Dave theorizes that the guy who marked up the map for him rides GSXer type machines and he goes very very fast on those Georgia rural roads to make them exciting. This could be, we saw no Georgia cops down there writing tickets. We did see a lot of fairly finished looking mountain communities, with very well developed lakes, kinda like the Lake Lure area in NC.
Most of the roads were 3 lane construction, with a passing lane alternating in each direction every 3 miles or so so getting around a slow poke wasn't much of an adventure to us.
There were no great yet cheap cabins in the Franklin/Georgia area either. There is some cheap stuff, but the cheap stuff is very run down
OLD stuff and the good to great stuff is very expensive, much more so than Blue Ridge Motorcycle campground.
I felt comfortable calling the trip a bust as far as finding any new places to stay within the first 9 hours of riding around.
I characterize the "places to stay" issue like this ---
the 1960's and 1970's people who actually built these campgrounds and the cabins and who actually put it all together are mostly dying from old age now. Only the very rare places like Blue Ridge Motorcycle Campground are really good enough to have been profitable ongoing (and to be sold and and bought again by new blood) in this day and age.

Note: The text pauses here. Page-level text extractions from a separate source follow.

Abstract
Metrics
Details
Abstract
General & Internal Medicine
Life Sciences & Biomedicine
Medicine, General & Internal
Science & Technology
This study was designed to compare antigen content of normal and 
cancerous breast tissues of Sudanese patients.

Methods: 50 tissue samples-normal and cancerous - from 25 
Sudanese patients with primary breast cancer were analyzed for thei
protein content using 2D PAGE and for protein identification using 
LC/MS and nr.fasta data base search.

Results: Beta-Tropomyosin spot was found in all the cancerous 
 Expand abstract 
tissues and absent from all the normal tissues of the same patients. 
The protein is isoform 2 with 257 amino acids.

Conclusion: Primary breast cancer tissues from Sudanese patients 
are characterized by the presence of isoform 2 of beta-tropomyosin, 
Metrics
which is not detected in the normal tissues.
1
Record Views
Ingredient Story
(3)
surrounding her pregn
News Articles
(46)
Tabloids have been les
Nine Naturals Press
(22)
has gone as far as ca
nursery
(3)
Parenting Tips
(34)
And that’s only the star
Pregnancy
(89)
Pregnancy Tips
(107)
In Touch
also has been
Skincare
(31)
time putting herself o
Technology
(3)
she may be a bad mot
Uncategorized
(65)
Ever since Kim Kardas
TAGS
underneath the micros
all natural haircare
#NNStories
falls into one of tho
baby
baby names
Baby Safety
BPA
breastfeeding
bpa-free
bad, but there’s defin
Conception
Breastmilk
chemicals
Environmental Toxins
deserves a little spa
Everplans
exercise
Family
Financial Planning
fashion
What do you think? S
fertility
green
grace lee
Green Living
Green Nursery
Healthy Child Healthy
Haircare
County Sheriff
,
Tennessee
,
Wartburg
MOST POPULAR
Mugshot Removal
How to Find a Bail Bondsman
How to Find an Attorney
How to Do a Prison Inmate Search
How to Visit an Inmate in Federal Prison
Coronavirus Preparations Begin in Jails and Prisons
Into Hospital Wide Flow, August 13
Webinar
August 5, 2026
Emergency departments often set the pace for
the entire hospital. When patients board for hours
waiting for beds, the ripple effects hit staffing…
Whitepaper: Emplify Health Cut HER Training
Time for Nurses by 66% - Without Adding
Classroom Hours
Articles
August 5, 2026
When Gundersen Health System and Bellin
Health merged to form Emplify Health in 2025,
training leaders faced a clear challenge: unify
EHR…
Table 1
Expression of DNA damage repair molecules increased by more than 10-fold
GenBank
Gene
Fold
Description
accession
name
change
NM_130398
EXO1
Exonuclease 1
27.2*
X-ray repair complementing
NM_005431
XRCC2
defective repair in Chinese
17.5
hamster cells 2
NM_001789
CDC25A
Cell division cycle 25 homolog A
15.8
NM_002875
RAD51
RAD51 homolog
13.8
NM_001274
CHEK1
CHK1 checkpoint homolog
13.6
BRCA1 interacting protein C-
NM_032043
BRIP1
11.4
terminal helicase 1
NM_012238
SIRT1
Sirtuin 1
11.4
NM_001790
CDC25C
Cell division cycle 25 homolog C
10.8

The very very run down very old cabins I stayed in were built 30+ years ago out of rough sawn 2" thick 14" wide pine planks installed vertically that had exterior 4" wide 1" thick strips from the same material nailed over the fit up gaps on the outside. "Lap and strake construction" is what it was called when I was a kid, and all the corn cribs and farm barns and outbuildings used it. This cabin construction method had very much in common with those farm buildings, especially the tin roofs and the door construction methods (exact same heavy 2 by 14 construction as found in a barn door).
BTW,
Waylah Road is a real gem of a ride, worth searching out all by itself. It by itself has all the road styles we love so much, multiple mountain up-downs, a stream run and a lakeside run. It has shaded mountain close twisty woods runs, a national park kayak laden stream run and farmland runs all on the same lengthy road.
A primo day loop would be stay in Robbinsville, go up to the Dragon on 128 and come back down 28 (alias Fontana Dam Road) going all the way down to Franklin, then picking up Waylah road to ride back to Robbinsville. If we were touring a group of newbies, this would be a good second or third day run after we broke them in good riding the Cherohala Skyway's big sweepers.

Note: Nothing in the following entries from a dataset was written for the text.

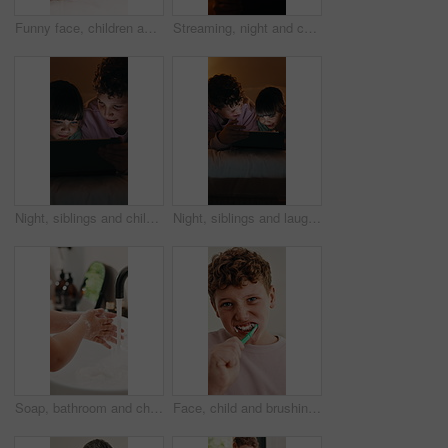
Funny face, children and selfie on bed in home, hug and social media update with siblings together. Happy kids, photography and picture in bedroom, brother and sister with goofy memory in morning
Streaming, night and child in house with tablet, funny movie and cartoon watching on digital app. Evening, tech or girl in bedroom with film, series subscription or search on entertainment platform
Night, siblings and children in bedroom with tablet for online streaming, internet or cartoons together. Family, home and boy with girl on digital tech for entertainment, videos or bonding on weekend
Night, siblings and laugh in bedroom with tablet for online streaming, humor or cartoons together. Family, home and boy with girl on tech for entertainment, comedy videos or bonding on weekend
Soap, bathroom and child washing hands in home for hygiene, health and wellness with sanitation. Disinfection, basin and kid cleaning skin for dirt, germs or bacteria removal with water in apartment.
Face, child and brushing teeth in bathroom for health, dental wellness and cavity prevention. Toothbrush, clean mouth and boy in home for gum care, morning habit and fresh breath for oral hygiene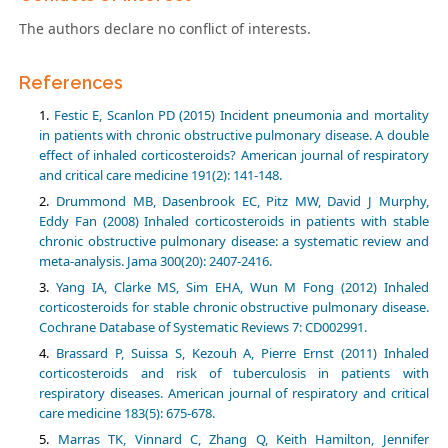
The authors declare no conflict of interests.
References
Festic E, Scanlon PD (2015) Incident pneumonia and mortality
in patients with chronic obstructive pulmonary disease. A double
effect of inhaled corticosteroids? American journal of respiratory
and critical care medicine 191(2): 141-148.
Drummond MB, Dasenbrook EC, Pitz MW, David J Murphy,
Eddy Fan (2008) Inhaled corticosteroids in patients with stable
chronic obstructive pulmonary disease: a systematic review and
meta-analysis. Jama 300(20): 2407-2416.
Yang IA, Clarke MS, Sim EHA, Wun M Fong (2012) Inhaled
corticosteroids for stable chronic obstructive pulmonary disease.
Cochrane Database of Systematic Reviews 7: CD002991.
Brassard P, Suissa S, Kezouh A, Pierre Ernst (2011) Inhaled
corticosteroids and risk of tuberculosis in patients with
respiratory diseases. American journal of respiratory and critical
care medicine 183(5): 675-678.
Marras TK, Vinnard C, Zhang Q, Keith Hamilton, Jennifer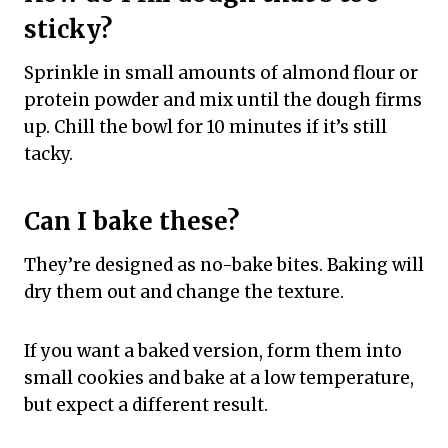
sticky?
Sprinkle in small amounts of almond flour or
protein powder and mix until the dough firms
up. Chill the bowl for 10 minutes if it’s still
tacky.
Can I bake these?
They’re designed as no-bake bites. Baking will
dry them out and change the texture.
If you want a baked version, form them into
small cookies and bake at a low temperature,
but expect a different result.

We could wait until we had enough people (6-7) to fill up the BIG DOG at Simple Life Campground to get the BETTER QUALITY OF STAY at a relatively more reasonable price tag (perhaps skipping a year if need be to increase the participation rate).
Robbinsville is a near optimal location to stay at, really.My post surgical body report (my other reason for going). Yes, I can still ride a bike up to the mountains and back again on the same weekend --- but I have to pay too much in leg based body pain in the doing of it. But I can still do it. But only for only a day or so, so please understand there will be no more long iron butt weekends for this old boy.
Bike on a trailer, that's me ......
Compliments to Dave, he rode all the Georgia areas once before I got there and he rode them again after I left.
Nothing got skipped over, so Dave has a complete and honest appraisal of all the northern Georgia roads as recommended to us by his friend.
To me, the north Georgia roads are sub-par compared to what we normally ride up in NC proper.
The condition of the road surface is poor, with tar snakes everywhere as they are in the slow process of being repaved. Dave's Kawa 250 hates them tar snakes, you can see him abruptly move over a few inches every time he hits a fresh tar snake while taking a sharp turn. The Savage isn't nearly as tar snake sensitive, but I got tired of hitting them snakes all the time too.
All in all, a good short trip. Got good info for trip planning out of it, which is why we went in the first place.